> _WHAT THIS TASK INVOLVES_
Look below for the line with "Why can we not", then give it again exactly, along with every line that comes after it, the final line included.

> _Page-level text extractions_
—————
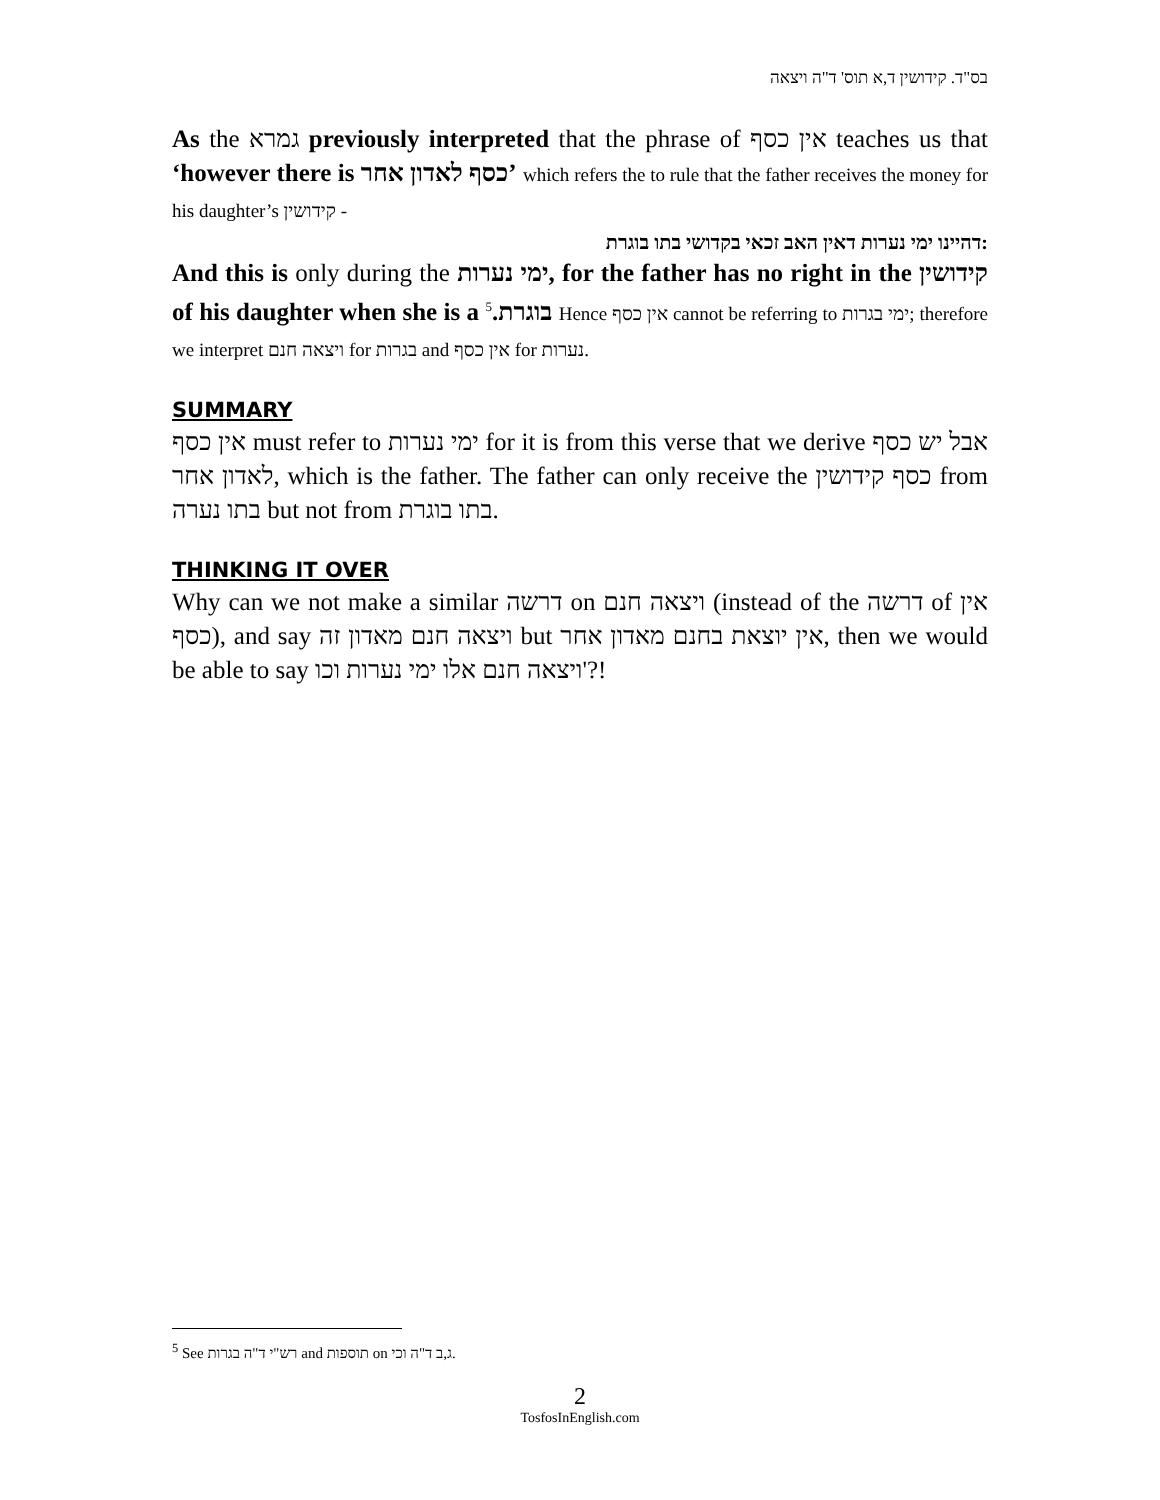בס"ד. קידושין ד,א תוס' ד"ה ויצאה
As the גמרא previously interpreted that the phrase of אין כסף teaches us that ‘however there is כסף לאדון אחר’ which refers the to rule that the father receives the money for his daughter’s קידושין -
דהיינו ימי נערות דאין האב זכאי בקדושי בתו בוגרת:
And this is only during the ימי נערות, for the father has no right in the קידושין of his daughter when she is a בוגרת.<sup>5</sup> Hence אין כסף cannot be referring to ימי בגרות; therefore we interpret ויצאה חנם for בגרות and אין כסף for נערות.
SUMMARY
אין כסף must refer to ימי נערות for it is from this verse that we derive אבל יש כסף לאדון אחר, which is the father. The father can only receive the כסף קידושין from בתו נערה but not from בתו בוגרת.
THINKING IT OVER
Why can we not make a similar דרשה on ויצאה חנם (instead of the דרשה of אין כסף), and say ויצאה חנם מאדון זה but אין יוצאת בחנם מאדון אחר, then we would be able to say ויצאה חנם אלו ימי נערות וכו'?!
<sup>5</sup> See רש"י ד"ה בגרות and תוספות on ג,ב ד"ה וכי.
2
TosfosInEnglish.com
—————
> _RESULT OF THIS TASK_
Why can we not make a similar דרשה on ויצאה חנם (instead of the דרשה of אין כסף), and say ויצאה חנם מאדון זה but אין יוצאת בחנם מאדון אחר, then we would be able to say ויצאה חנם אלו ימי נערות וכו'?!
<sup>5</sup> See רש"י ד"ה בגרות and תוספות on ג,ב ד"ה וכי.
2
TosfosInEnglish.com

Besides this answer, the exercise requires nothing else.